Description
You will manage the deployment, monitoring, and maintenance of machine learning models in production environments.
Responsibilities
- Operationalize ML models by building CI/CD pipelines for ML workflows in collaboration with data scientists.
- Design and maintain scalable deployment architectures using Docker, Kubernetes, and infrastructure-as-code.
- Monitor model performance and data drift using Prometheus, Grafana, or custom solutions.
- Automate data pipelines and retraining workflows using orchestration tools like Airflow or Kubeflow.
- Provision and manage infrastructure using Terraform and AWS CloudFormation.
- Lead technical workshops, build mockups, and coordinate directly with clients during PST business hours.
Required Skills
- 4–5 years of hands-on experience in MLOps or production ML environments.

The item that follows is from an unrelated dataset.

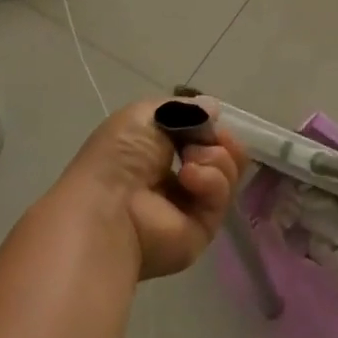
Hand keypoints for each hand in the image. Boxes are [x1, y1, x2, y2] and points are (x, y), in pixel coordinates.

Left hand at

- Mandatory proficiency in Python and Bash/Shell scripting.
- Experience with cloud platforms including AWS, Azure, or GCP.
- Hands-on expertise with Terraform and CloudFormation.
- Proficiency in Docker and Kubernetes.
- Experience with CI/CD tools such as Jenkins, GitHub Actions, or GitLab CI/CD.
- Knowledge of ML lifecycle tools including MLflow, DVC, Kubeflow, or SageMaker.
- Experience with workflow orchestration via Apache Airflow or Prefect.
- Competency in monitoring and logging with Prometheus, Grafana, or ELK stack.
- Proven ability to communicate technical content to clients and cross-functional teams.
Preferred Skills
- Bachelor’s or Master’s degree in Computer Science, Data Science, or Engineering.
- Experience with large-scale data systems, distributed computing, and model governance.